• _Work item A_
According to the forum thread, why should the timer never be violated during the 5 minute pickup? Answer in one to three sentences.
• _Work item B_
Reproduce the passage of the forum thread from "I feel ya, girl." up to and including "room the fastest.".

• _Page text_
○ ○ ○ ○ ○ ○ ○
I have the same problem with my son .although he is the only sibling left at home .hes 20 .and has asd/asbergers .i too stay out of the house due to mess .its a constant .he seems to think he controls the household .i recently decorated and bought units and lighting to put in the units and floor lanterns etc .and he has just filled it with all his own crap and moved my lanterns .i cant invite friends round for coffee due to being embaressed about it .he will sleep on the couch so i cant just sit and relax or watch anything on tv that i likecas hes taken over that.the sink is always full of dirty pots .hes dumped his gaming chair in the middle of my room and my room is small and can only house so many things .i too work and cant just come home and wind down .i spend more time sat in the kitchen due to the same issue .or go to bed .i feel like just walking out and leaving .my partner .his father doesnt do anything about it .as he is the same .hes a hoarder .i hate being at home ..

anothermother profile image
anothermother in reply to kaisercheif

I’m sorry. That sounds so so stressful. I wish I had an answer. Its very difficult when you can’t relax in your own personal space.

Boo0102 profile image
Boo0102

Hi there anothermother. Looks like you’ve gotten some good feedback on this post and I certainly hope that you’re coping well with your situation. I wanted to share a resource/person that I found that has helped me break through some of the overwhelm that happens when faced with a messy house. Her name is Dana K White and she’s written a few books but also has a podcast and YouTube channel.

When I was initially reading your post, I immediately thought of the 5 minute pickup that she talks about. Basically you’re setting a timer for 5 minutes and just going around picking up stuff and immediately putting where they belong. Then you stop once the timer is done. No going over. You start doing this, then eventually introduce it to your kids and husband. Never violate the timer. That’s how the kids will know to trust that you only mean 5 minutes. It’s is surprising how much can get done in those 5 minutes - especially when multiplied by the number of people.

Anyway, that’s just one small thing that you can try. Check her out though. Our family is all ND and she has helped me make a dent in my house. Very ASD/ADHD friendly. Wishing you well.

BlueyMama89 profile image
BlueyMama89

I feel ya, girl. If it wasn't for my antidepressants I wouldn't be able to function. When my daughter was first born up to three years I would have extreme meltdowns from a messy house. My ex-husband never helped clean, and didn't seem bothered by the mess, so I had all of this on my shoulders, plus working full-time on night shift. It can be overwhelming for those without autism, so it's no wonder we get overwhelmed. It took a lot for me to overcome the guilt and embarassment from those meltdowns, and now I have them and move on. I still have them at times, but what helped me the best was this:

1.) My daughter loves to sing and dance, so we would play music to help us focus on the tasks at hand. Another thing is to time ourselves to see who could clean up a room the fastest.
○ ○ ○ ○ ○ ○ ○
• _Provided records_

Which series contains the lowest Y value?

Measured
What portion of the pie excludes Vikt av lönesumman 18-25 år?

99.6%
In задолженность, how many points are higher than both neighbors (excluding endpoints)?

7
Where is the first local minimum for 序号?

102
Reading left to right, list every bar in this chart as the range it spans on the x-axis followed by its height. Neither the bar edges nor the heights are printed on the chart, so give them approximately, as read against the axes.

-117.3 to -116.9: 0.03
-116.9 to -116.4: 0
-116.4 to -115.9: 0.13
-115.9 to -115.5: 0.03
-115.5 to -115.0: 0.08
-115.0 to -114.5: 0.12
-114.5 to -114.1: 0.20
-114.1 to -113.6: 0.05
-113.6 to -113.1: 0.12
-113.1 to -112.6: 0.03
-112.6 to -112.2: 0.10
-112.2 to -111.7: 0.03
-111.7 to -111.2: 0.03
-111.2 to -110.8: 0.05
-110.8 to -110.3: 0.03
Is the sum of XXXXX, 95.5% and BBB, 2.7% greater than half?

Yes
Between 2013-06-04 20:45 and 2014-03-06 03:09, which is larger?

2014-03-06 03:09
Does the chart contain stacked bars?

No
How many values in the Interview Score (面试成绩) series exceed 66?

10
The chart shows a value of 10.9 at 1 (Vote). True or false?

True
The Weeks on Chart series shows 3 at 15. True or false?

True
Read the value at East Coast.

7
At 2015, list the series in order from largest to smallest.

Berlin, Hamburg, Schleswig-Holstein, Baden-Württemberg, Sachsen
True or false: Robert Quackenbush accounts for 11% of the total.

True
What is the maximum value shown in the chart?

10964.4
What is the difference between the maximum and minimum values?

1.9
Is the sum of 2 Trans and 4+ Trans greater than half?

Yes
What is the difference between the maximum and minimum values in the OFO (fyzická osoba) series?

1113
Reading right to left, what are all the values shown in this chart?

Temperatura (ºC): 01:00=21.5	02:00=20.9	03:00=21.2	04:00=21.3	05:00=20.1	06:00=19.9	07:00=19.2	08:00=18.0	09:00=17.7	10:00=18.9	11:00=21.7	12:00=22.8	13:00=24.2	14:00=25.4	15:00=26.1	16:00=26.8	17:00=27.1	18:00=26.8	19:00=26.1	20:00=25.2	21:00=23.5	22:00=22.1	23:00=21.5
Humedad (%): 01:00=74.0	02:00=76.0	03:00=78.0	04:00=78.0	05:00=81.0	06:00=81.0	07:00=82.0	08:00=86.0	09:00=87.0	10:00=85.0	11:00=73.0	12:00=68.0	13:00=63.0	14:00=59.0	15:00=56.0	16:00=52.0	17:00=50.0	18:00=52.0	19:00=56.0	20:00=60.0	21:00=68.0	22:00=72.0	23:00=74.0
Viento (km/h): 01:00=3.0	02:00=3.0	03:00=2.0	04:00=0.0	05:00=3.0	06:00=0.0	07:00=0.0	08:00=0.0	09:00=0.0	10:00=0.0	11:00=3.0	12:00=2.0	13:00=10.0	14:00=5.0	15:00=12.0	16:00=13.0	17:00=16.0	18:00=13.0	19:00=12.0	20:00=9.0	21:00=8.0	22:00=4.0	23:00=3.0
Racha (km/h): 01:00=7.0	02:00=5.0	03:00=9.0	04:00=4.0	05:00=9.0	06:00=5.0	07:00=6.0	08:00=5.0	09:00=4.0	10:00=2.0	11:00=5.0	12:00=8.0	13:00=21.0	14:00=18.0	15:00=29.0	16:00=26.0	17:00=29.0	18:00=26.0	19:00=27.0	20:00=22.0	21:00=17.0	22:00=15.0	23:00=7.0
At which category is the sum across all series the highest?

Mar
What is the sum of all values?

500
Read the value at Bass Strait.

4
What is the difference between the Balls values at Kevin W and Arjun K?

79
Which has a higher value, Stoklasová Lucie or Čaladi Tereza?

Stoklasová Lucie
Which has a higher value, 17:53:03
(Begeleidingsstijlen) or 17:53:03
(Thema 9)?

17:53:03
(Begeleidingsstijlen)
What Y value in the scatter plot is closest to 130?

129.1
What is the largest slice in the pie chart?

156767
○ ○ ○ ○ ○ ○ ○
• _Exercise answer A_
The timer should never be violated because that is how the kids will learn to trust that only 5 minutes are meant.

• _Exercise answer B_
I feel ya, girl. If it wasn't for my antidepressants I wouldn't be able to function. When my daughter was first born up to three years I would have extreme meltdowns from a messy house. My ex-husband never helped clean, and didn't seem bothered by the mess, so I had all of this on my shoulders, plus working full-time on night shift. It can be overwhelming for those without autism, so it's no wonder we get overwhelmed. It took a lot for me to overcome the guilt and embarassment from those meltdowns, and now I have them and move on. I still have them at times, but what helped me the best was this:

1.) My daughter loves to sing and dance, so we would play music to help us focus on the tasks at hand. Another thing is to time ourselves to see who could clean up a room the fastest.